Putting Gilbert and Sullivan online wasn’t easy. For safety, none of the actors or musicians gathered for rehearsal or production; rehearsals and scenes were done remotely.

An online production of Gilbert’s one-act comedy Rosencrantz and Guildenstern, mounted as a trial run last September, revealed that actors on Zoom had to start each line a split-second sooner than they ordinarily would. “Otherwise, it started getting really slow, and Gilbert and Sullivan has to be snappy,” Dombrowski says.

After Sisk-Purvis circulated video guide tracks for each number with pianist Cole Swanson, vocalists, chorus members, and instrumentalists in the orchestra recorded and submitted their parts separately. Sisk-Purvis then assembled the audio files in Logic Pro and mixed the final soundtrack. Middlesworth did the same with video footage and the dialogue of the singers.

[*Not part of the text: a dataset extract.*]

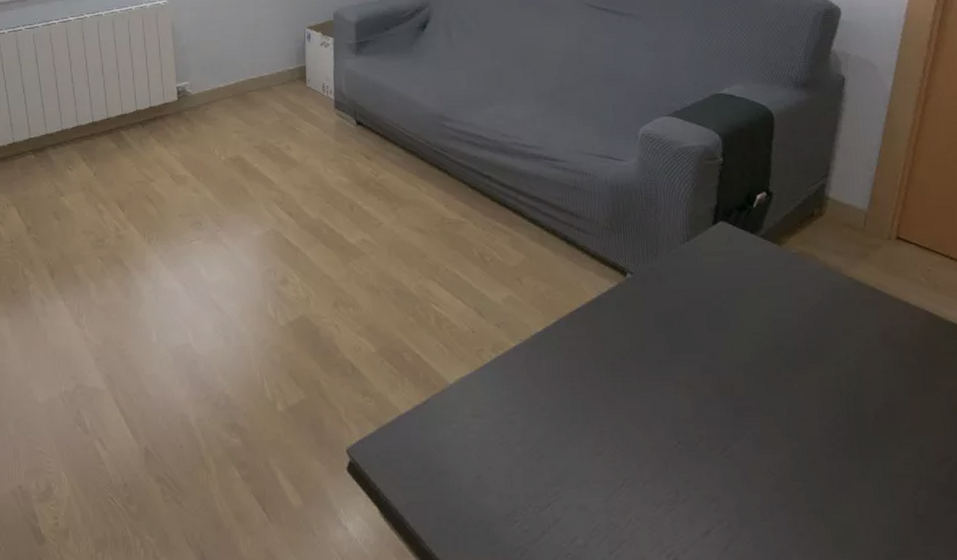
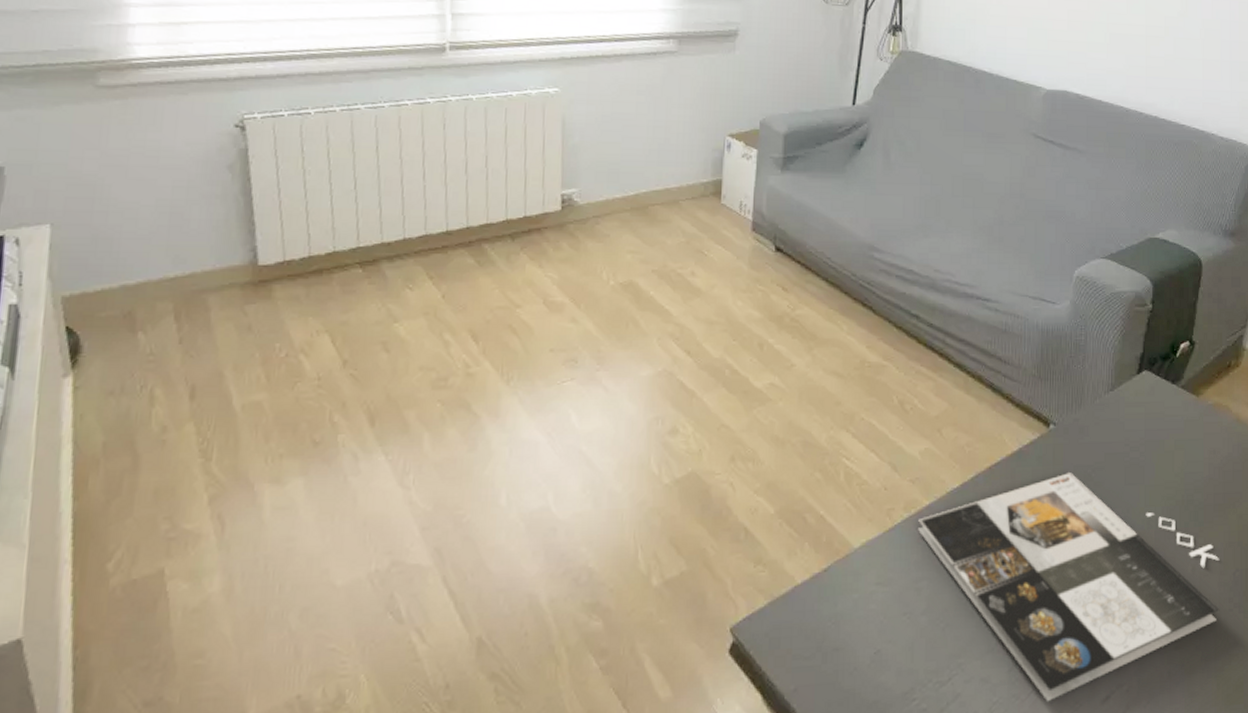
magazine: none [506,318,822,532] -> present [917,472,1220,702]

“It took so much time,” Sisk-Purvis admits, “but it’s worked.”

With two fully mounted productions and no revenue from ticket sales, the Savoyards is counting on public donations to cover its costs. “We need our community’s support,” Dombrowski says.

Throughout production planning, the company chose to make the show more accessible to larger audiences. They resolved not to place it behind a monetizing paywall.

Then, they decided to divide it into user-friendly episodes. “The general feeling is that most people watch about 15 to 20 minutes on YouTube before they’re done,” Dombrowski says.

In the process, a work that once could be accessed only through pricey tickets—with an entire evening invested—becomes available to anyone with an Internet connection and 20 to 30 minutes of spare time.

“It has the potential to reach a much wider audience than we normally do,” Sisk-Purvis says.

An early, significant signal that that’s working came when Sisk-Purvis showed an episode to a group of middle schoolers.

“They thought it was hilarious,” she says. “The online chats and memes helped make it really clear what was going on. They might not have gotten some of the older references, but who does these days. That was really exciting.”